I’m having a lot of difficulty understanding this.
Here is what makes sense:
Expansionary monetary policy, i.e. reducing interest rates, will put downward pressure on exchange rates whereas expansionary fiscal policy will increase spending, and by extension debt financing, and put upward pressure on exchange rates.
Here is what I don’t get:
expansionary monetary + expansionary fiscal + low capital mobility = depreciation of currency
expansionary monetary + expansionary fiscal + high capital mobility = ambiguous movement in exchange rate
So, expansionary montary and fiscal policy have opposite forces on exchange rates but why does expansionary win in a low capital mobility scenario in this particular environment.
expansionary monetary + restrictive fiscal + low capital mobility = ambiguous movement in exchange rate
expansionary monetary + restrictive fiscal + high capital mobility = depreciation of currency
Here expansionary monetary and restrictive fiscal should both work to put downward pressure on currency so why is there ambiguity as to the movement of exchange rates in a low capital mobility environment?
This seems like it should be a straight-forward principle from economics, but I’m having trouble finding a simple explanation as to why capital flows create ambiguity in certain circumstances or favor monetary policy in others. The book itself talks about fixed exchange rates versus floating but that isn’t the same as low/high capital mobility.

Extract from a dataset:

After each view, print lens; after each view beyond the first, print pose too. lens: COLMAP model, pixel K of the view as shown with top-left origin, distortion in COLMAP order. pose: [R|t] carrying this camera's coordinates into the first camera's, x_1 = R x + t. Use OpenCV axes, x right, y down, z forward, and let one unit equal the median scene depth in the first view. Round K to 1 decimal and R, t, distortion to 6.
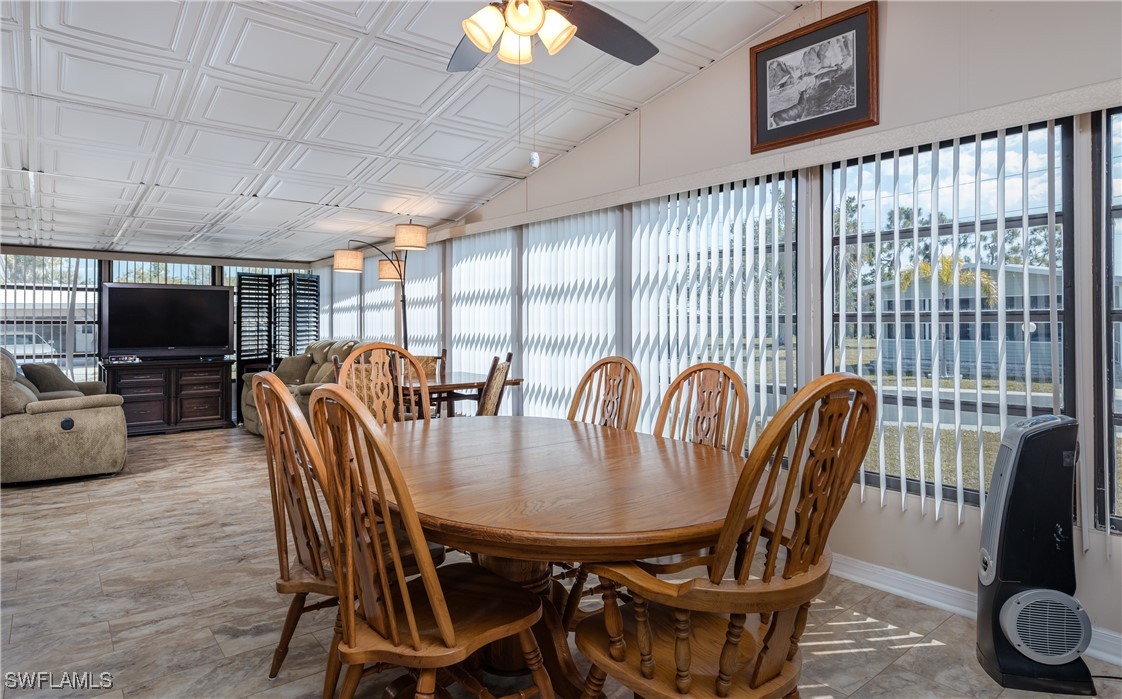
lens RADIAL K [[625.0, 0, 564.3], [0, 625.0, 316.9], [0, 0, 1]] dist [0.000477, -0.001123]
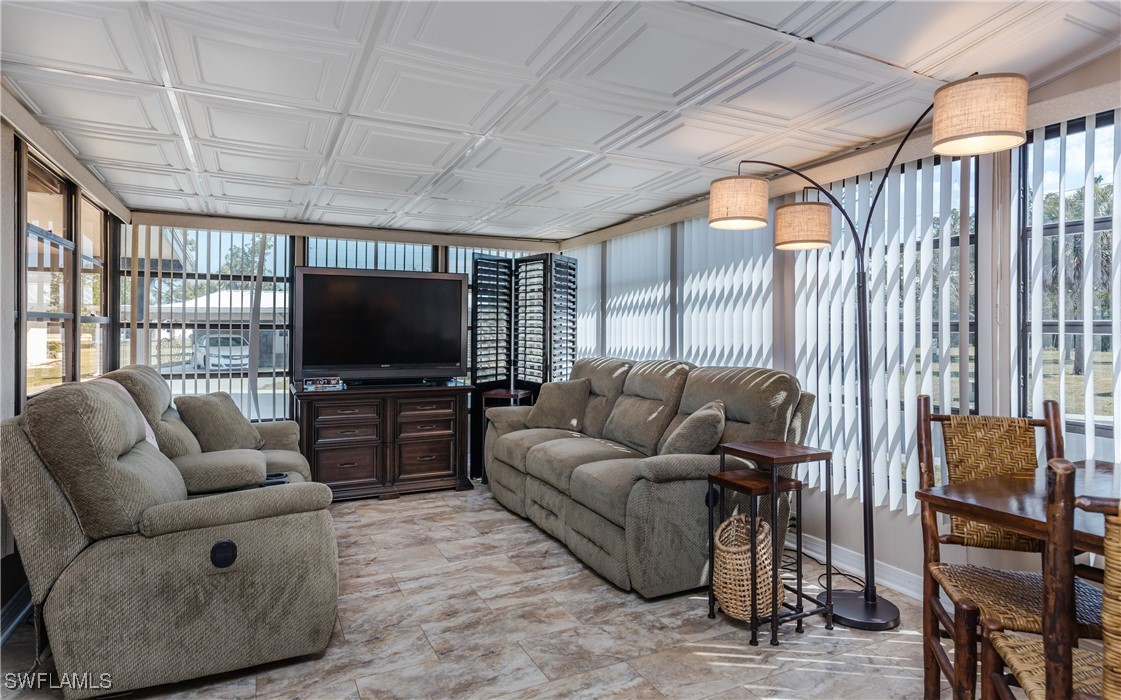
lens RADIAL K [[615.4, 0, 560.1], [0, 615.4, 325.8], [0, 0, 1]] dist [-0.000815, -0.000962]
pose [[0.973196, 0.005681, -0.229909, -0.295161], [-0.004663, 0.999977, 0.004971, 0.002852], [0.229932, -0.003766, 0.973199, 0.402371]]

So two specific questions are 1) why does expansionary monetary policy win out (depreciate the currency) over expansionary fiscal policy (which should otherwise appreciate the currency) when capital mobility is low? and 2) why does expansionary monetary policy (which should depreciate the currency) and restrictive fiscal policy (which should also depreciate the currency) have an ambiguous effect on currency when capital mobility is low?
with high capital mobility, capital flow is the dominant factor in determining exchange rate.

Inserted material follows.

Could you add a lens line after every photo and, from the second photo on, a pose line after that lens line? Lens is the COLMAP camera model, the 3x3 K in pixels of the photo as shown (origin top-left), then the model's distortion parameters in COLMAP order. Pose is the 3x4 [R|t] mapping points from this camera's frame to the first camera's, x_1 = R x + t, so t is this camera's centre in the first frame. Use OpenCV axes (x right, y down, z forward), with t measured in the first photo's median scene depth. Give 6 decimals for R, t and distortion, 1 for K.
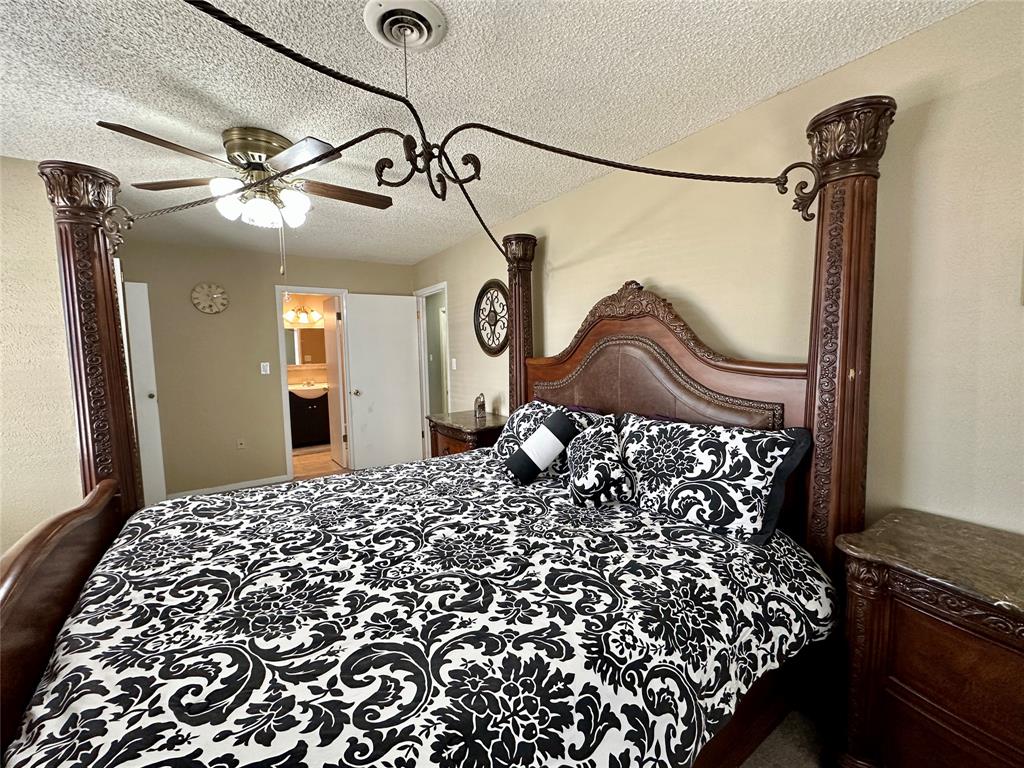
lens RADIAL K [[413.3, 0, 510.1], [0, 413.3, 384.5], [0, 0, 1]] dist [-0.001883, -0.000697]
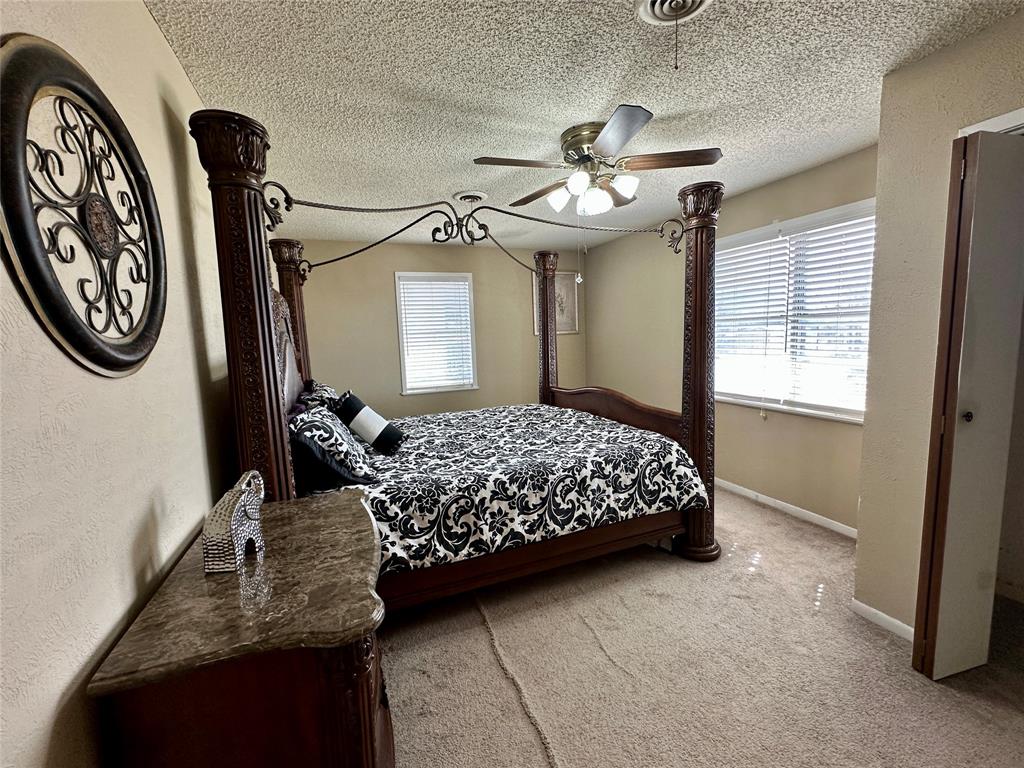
lens RADIAL K [[413.3, 0, 511.1], [0, 413.3, 381.2], [0, 0, 1]] dist [-0.001883, -0.000697]
pose [[-0.971135, 0.029765, 0.236667, -0.421908], [0.074957, 0.980003, 0.184327, -0.201886], [-0.226448, 0.196746, -0.953946, 2.422469]]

while with low capital mobility, net import/export (trade flow) is the dominant factor in determining exchange rate.
with that in mind, let’s consider 2 scenarios.
when capital mobility is low,
explansionary monetary policy decreases interest rate, increase aggregate demand, decreases net export, which puts downward pressure on exchange rate.
explansionary fiscal policy increases spending, which have the same eventual effect on AD and trade flows, and put further downward pressure on exchange rate.
when capital mobility is high,
explansionary monetary policy decreases interest rate, leads to flight of capital (capital being moved to other contries with higher rate) and puts downward pressure on exchange rate
explansionary fiscal policy increases spending, encourage borrowing, which increases insterest rates, and leads to inflow of capital which puts upward pressure on exchange rate
Therefore it’s ambigous when capital mobiltiy is high since exchange rate is being pulled from both directions.
when capital mobility is low then explansionary monetary policy decreases interest rate, increase aggregate demand, decreases net export, which putsdownward pressure on exchange rate and explansionary fiscal policy increases spending, which increases aggregate demand and trade flows, and put further downward pressure on exchange rate whereas,explansionary monetary policy decreases interest rate, increase aggregate demand, decreases net export, which puts downward pressure on exchange rate.